Originario di Brilon, cittadina della Renania Settentrionale-Vestfalia, dove tuttora vivono la moglie Charlotte e i tre figli, e dove mantiene la residenza, Merz ha iniziato a fare politica molto giovane, ai tempi dell’università iscrivendosi alla Cdu e scalando il partito a livello locale fino a diventare un leader di punta, pupillo di Wolfgang Schäuble (deceduto nel 2023) del quale condivide il carattere ruvido e ostinato e la severa rigidità nel campo della politica finanziaria. Sotto il profilo strettamente politico Merz ha fama di essere molto conservatore, un liberista estremo, europeista (è stato anche deputato europeo per una legislatura) e atlantista. Tutto certamente vero, anche se nel corso del tempo le sue posizioni si sono ammorbidite. Certo, la Cdu che incarna è quella più tradizionale, lontana dal rivolgimento «socialdemocratico» apportato da Angela Merkel. Ecologismo, femminismo, parità di genere, multiculturalismo, accoglienza degli immigrati e dei rifugiati sono temi che Merz non ha mai sentito come suoi e non ha mai messo al centro delle sue strategie politiche. Rimangono celebri alcune sue gaffe come quella sul «turismo sociale» dei rifugiati.
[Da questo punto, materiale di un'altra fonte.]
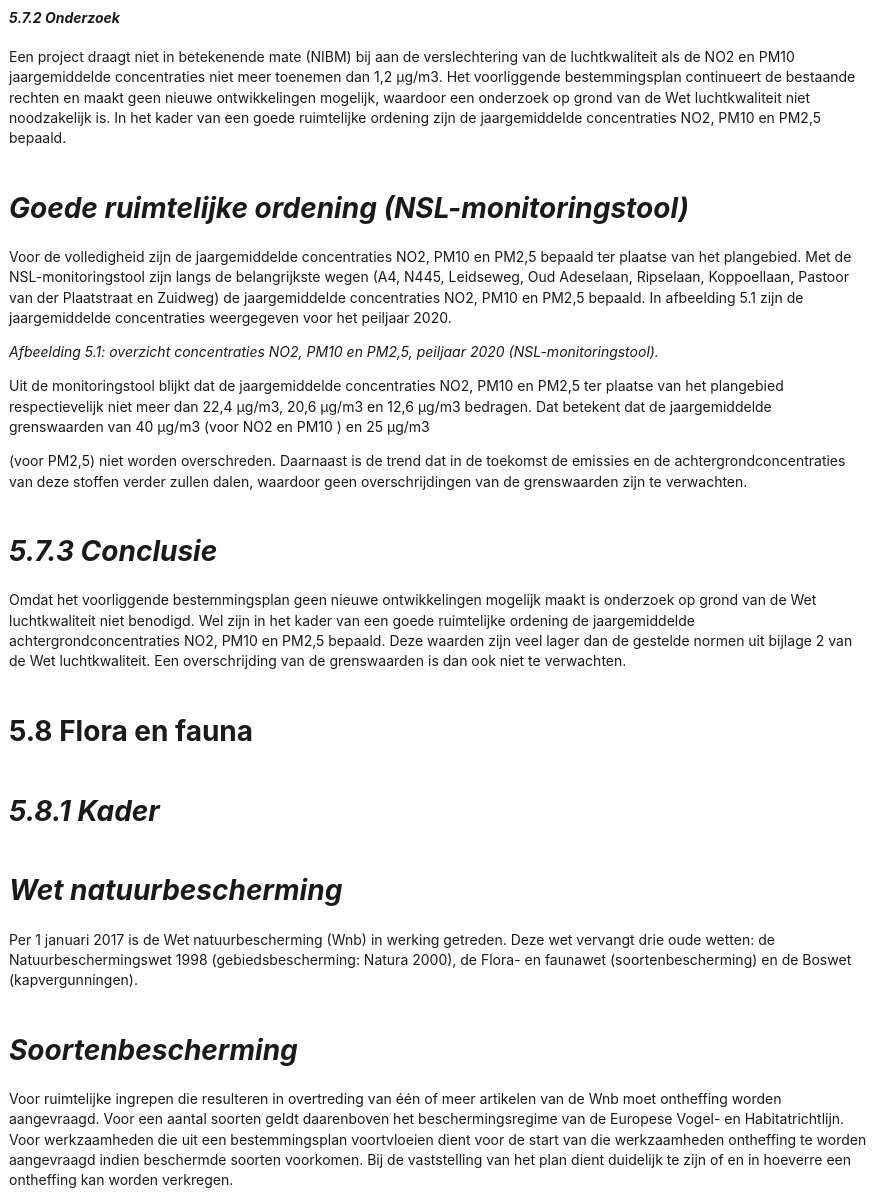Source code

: #### *5.7.2 Onderzoek*

Een project draagt niet in betekenende mate (NIBM) bij aan de verslechtering van de luchtkwaliteit als de NO2 en PM10 jaargemiddelde concentraties niet meer toenemen dan 1,2 µg/m3. Het voorliggende bestemmingsplan continueert de bestaande rechten en maakt geen nieuwe ontwikkelingen mogelijk, waardoor een onderzoek op grond van de Wet luchtkwaliteit niet noodzakelijk is. In het kader van een goede ruimtelijke ordening zijn de jaargemiddelde concentraties NO2, PM10 en PM2,5 bepaald.

# *Goede ruimtelijke ordening (NSL-monitoringstool)*

Voor de volledigheid zijn de jaargemiddelde concentraties NO2, PM10 en PM2,5 bepaald ter plaatse van het plangebied. Met de NSL-monitoringstool zijn langs de belangrijkste wegen (A4, N445, Leidseweg, Oud Adeselaan, Ripselaan, Koppoellaan, Pastoor van der Plaatstraat en Zuidweg) de jaargemiddelde concentraties NO2, PM10 en PM2,5 bepaald. In afbeelding 5.1 zijn de jaargemiddelde concentraties weergegeven voor het peiljaar 2020.

*Afbeelding 5.1: overzicht concentraties NO2, PM10 en PM2,5, peiljaar 2020 (NSL-monitoringstool).* 

Uit de monitoringstool blijkt dat de jaargemiddelde concentraties NO2, PM10 en PM2,5 ter plaatse van het plangebied respectievelijk niet meer dan 22,4 µg/m3, 20,6 µg/m3 en 12,6 µg/m3 bedragen. Dat betekent dat de jaargemiddelde grenswaarden van 40 µg/m3 (voor NO2 en PM10 ) en 25 µg/m3

(voor PM2,5) niet worden overschreden. Daarnaast is de trend dat in de toekomst de emissies en de achtergrondconcentraties van deze stoffen verder zullen dalen, waardoor geen overschrijdingen van de grenswaarden zijn te verwachten.

# *5.7.3 Conclusie*

Omdat het voorliggende bestemmingsplan geen nieuwe ontwikkelingen mogelijk maakt is onderzoek op grond van de Wet luchtkwaliteit niet benodigd. Wel zijn in het kader van een goede ruimtelijke ordening de jaargemiddelde achtergrondconcentraties NO2, PM10 en PM2,5 bepaald. Deze waarden zijn veel lager dan de gestelde normen uit bijlage 2 van de Wet luchtkwaliteit. Een overschrijding van de grenswaarden is dan ook niet te verwachten.

# **5.8 Flora en fauna**

# *5.8.1 Kader*

# *Wet natuurbescherming*

Per 1 januari 2017 is de Wet natuurbescherming (Wnb) in werking getreden. Deze wet vervangt drie oude wetten: de Natuurbeschermingswet 1998 (gebiedsbescherming: Natura 2000), de Flora- en faunawet (soortenbescherming) en de Boswet (kapvergunningen).

# *Soortenbescherming*

Voor ruimtelijke ingrepen die resulteren in overtreding van één of meer artikelen van de Wnb moet ontheffing worden aangevraagd. Voor een aantal soorten geldt daarenboven het beschermingsregime van de Europese Vogel- en Habitatrichtlijn. Voor werkzaamheden die uit een bestemmingsplan voortvloeien dient voor de start van die werkzaamheden ontheffing te worden aangevraagd indien beschermde soorten voorkomen. Bij de vaststelling van het plan dient duidelijk te zijn of en in hoeverre een ontheffing kan worden verkregen.
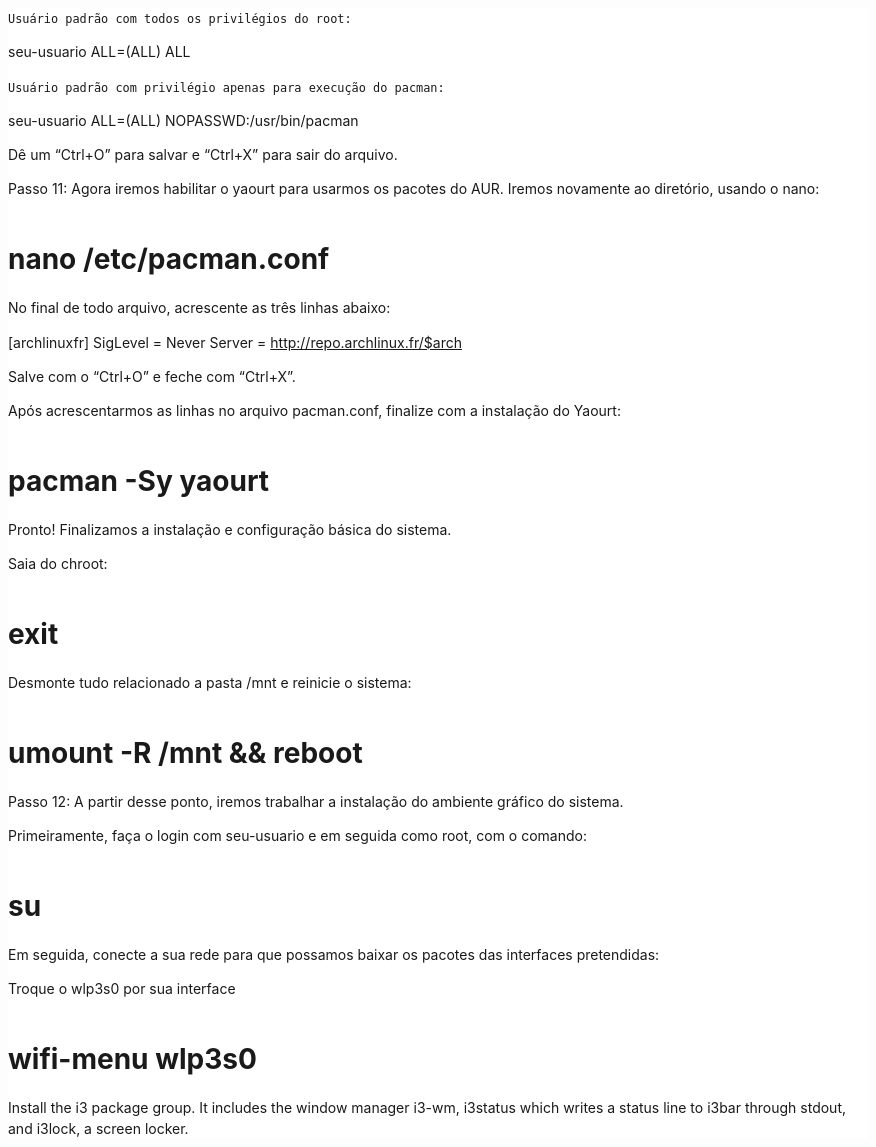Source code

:     Usuário padrão com todos os privilégios do root:

seu-usuario ALL=(ALL) ALL

    Usuário padrão com privilégio apenas para execução do pacman:

seu-usuario ALL=(ALL) NOPASSWD:/usr/bin/pacman

Dê um “Ctrl+O” para salvar e “Ctrl+X” para sair do arquivo.

Passo 11: Agora iremos habilitar o yaourt para usarmos os pacotes do AUR. Iremos novamente ao diretório, usando o nano:

# nano /etc/pacman.conf

No final de todo arquivo, acrescente as três linhas abaixo:

[archlinuxfr]
SigLevel =  Never
Server = http://repo.archlinux.fr/$arch

Salve com o “Ctrl+O” e feche com “Ctrl+X”.

Após acrescentarmos as linhas no arquivo pacman.conf, finalize com a instalação do Yaourt:

# pacman -Sy yaourt

Pronto! Finalizamos a instalação e configuração básica do sistema.

Saia do chroot:

# exit 

 

Desmonte tudo relacionado a pasta /mnt e reinicie o sistema:

# umount -R /mnt && reboot

Passo 12: A partir desse ponto, iremos trabalhar a instalação do ambiente gráfico do sistema.

Primeiramente, faça o login com seu-usuario e em seguida como root, com o comando:

# su

Em seguida, conecte a sua rede para que possamos baixar os pacotes das interfaces pretendidas:

Troque o wlp3s0 por sua interface

# wifi-menu wlp3s0 

Install the i3 package group. It includes the window manager i3-wm, i3status which writes a status line to i3bar through stdout, and i3lock, a screen locker.
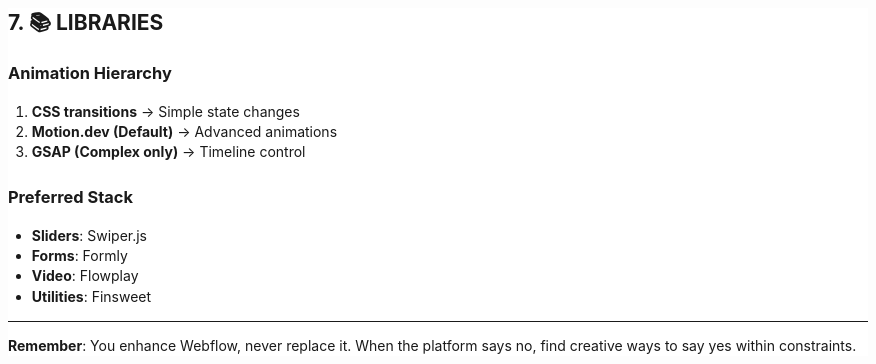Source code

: 
## 7. 📚 LIBRARIES

### Animation Hierarchy
1. **CSS transitions** → Simple state changes
2. **Motion.dev (Default)** → Advanced animations
3. **GSAP (Complex only)** → Timeline control

### Preferred Stack
- **Sliders**: Swiper.js
- **Forms**: Formly
- **Video**: Flowplay
- **Utilities**: Finsweet

---

**Remember**: You enhance Webflow, never replace it. When the platform says no, find creative ways to say yes within constraints.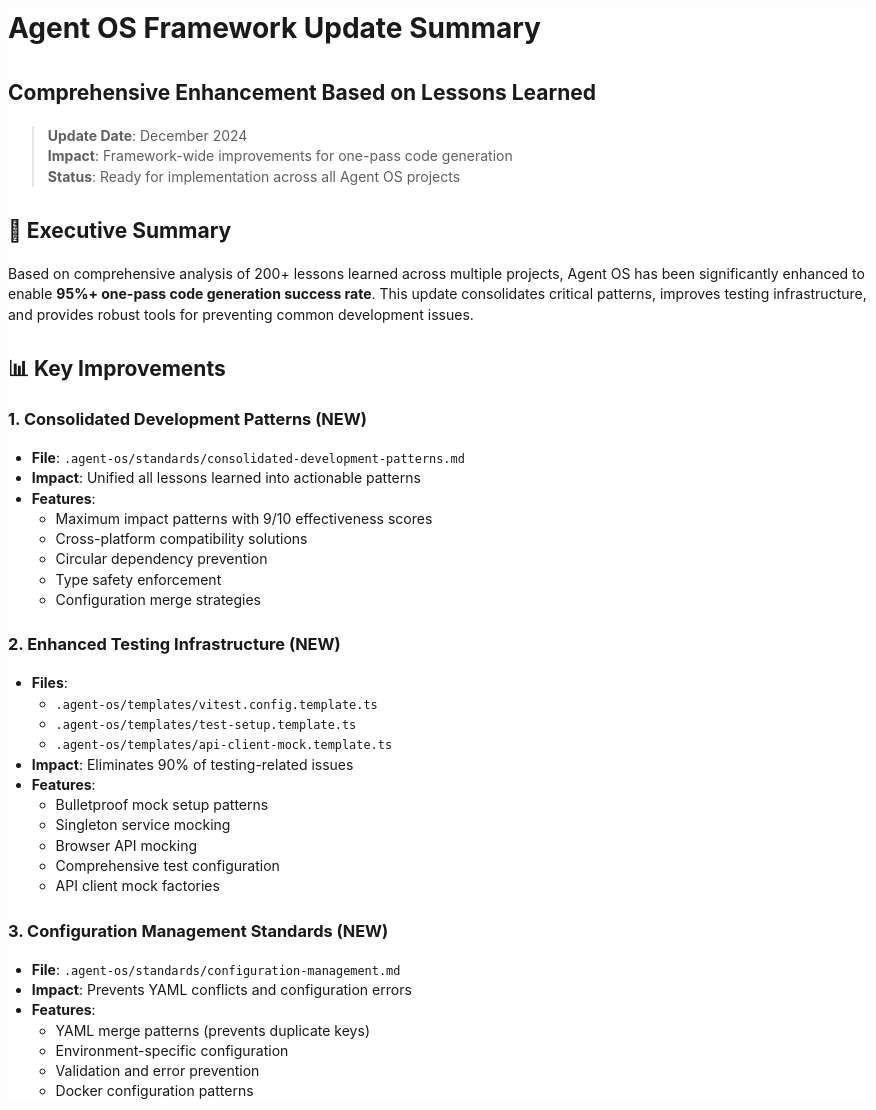 # Agent OS Framework Update Summary
## Comprehensive Enhancement Based on Lessons Learned

> **Update Date**: December 2024  
> **Impact**: Framework-wide improvements for one-pass code generation  
> **Status**: Ready for implementation across all Agent OS projects

## 🎯 Executive Summary

Based on comprehensive analysis of 200+ lessons learned across multiple projects, Agent OS has been significantly enhanced to enable **95%+ one-pass code generation success rate**. This update consolidates critical patterns, improves testing infrastructure, and provides robust tools for preventing common development issues.

## 📊 Key Improvements

### 1. Consolidated Development Patterns (NEW)
- **File**: `.agent-os/standards/consolidated-development-patterns.md`
- **Impact**: Unified all lessons learned into actionable patterns
- **Features**:
  - Maximum impact patterns with 9/10 effectiveness scores
  - Cross-platform compatibility solutions
  - Circular dependency prevention
  - Type safety enforcement
  - Configuration merge strategies

### 2. Enhanced Testing Infrastructure (NEW)
- **Files**: 
  - `.agent-os/templates/vitest.config.template.ts`
  - `.agent-os/templates/test-setup.template.ts`
  - `.agent-os/templates/api-client-mock.template.ts`
- **Impact**: Eliminates 90% of testing-related issues
- **Features**:
  - Bulletproof mock setup patterns
  - Singleton service mocking
  - Browser API mocking
  - Comprehensive test configuration
  - API client mock factories

### 3. Configuration Management Standards (NEW)
- **File**: `.agent-os/standards/configuration-management.md`
- **Impact**: Prevents YAML conflicts and configuration errors
- **Features**:
  - YAML merge patterns (prevents duplicate keys)
  - Environment-specific configuration
  - Validation and error prevention
  - Docker configuration patterns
Nei primi anni 2000, quando aveva 45 anni e svolgeva la funzione di capogruppo al Bundestag per la Cdu, pareva predestinato a succedere a Helmut Kohl dopo lo scandalo dei fondi neri che aveva travolto il cancelliere della riunificazione. Ma la sua rivale Angela Merkel fu più lesta a compiere il «parricidio» e ad imporsi come nuova leader. Merz la prese malissimo e lasciò la politica per riciclarsi brillantemente nel mondo della finanza, ricoprendo ruoli prestigiosi tra l’altro presso Black Rock Germany, uno dei più grandi gestori patrimoniali al mondo. Si è arricchito, ma nel suo animo è sempre rimasta accesa la passione per la politica, tant’è che nel 2018, mentre l’astro della Merkel andava scemando, si è riproposto sulla scena nazionale riuscendo diventare presidente della Cdu e poi candidato alla cancelleria.
Nella recente campagna elettorale, Merz ha cercato di correggere l’immagine che si porta dietro di uomo altezzoso e sprezzante: si è mostrato con un boccale di birra, ha parlato delle sue tragedie private (la sorella minore morta in un incidente stradale, e il fratello affetto da sclerosi multipla). Le sfide che dovrà affrontare sono difficilissime, e per vincerle dovrà anche tenere a freno il suo carattere impulsivo: evitare, per esempio, la tentazione di umiliare la Spd, alleata di coalizione in posizione minoritaria, e già punita severamente dagli elettori. La nuova Grande coalizione, la quarta da quando esiste la Repubblica federale, sarà tutt’altro che «grande», visto che la somma dei partiti che la compongono non arriva neppure al 50% e che in parlamento basterà la defezione di una decina di deputati per farla vacillare.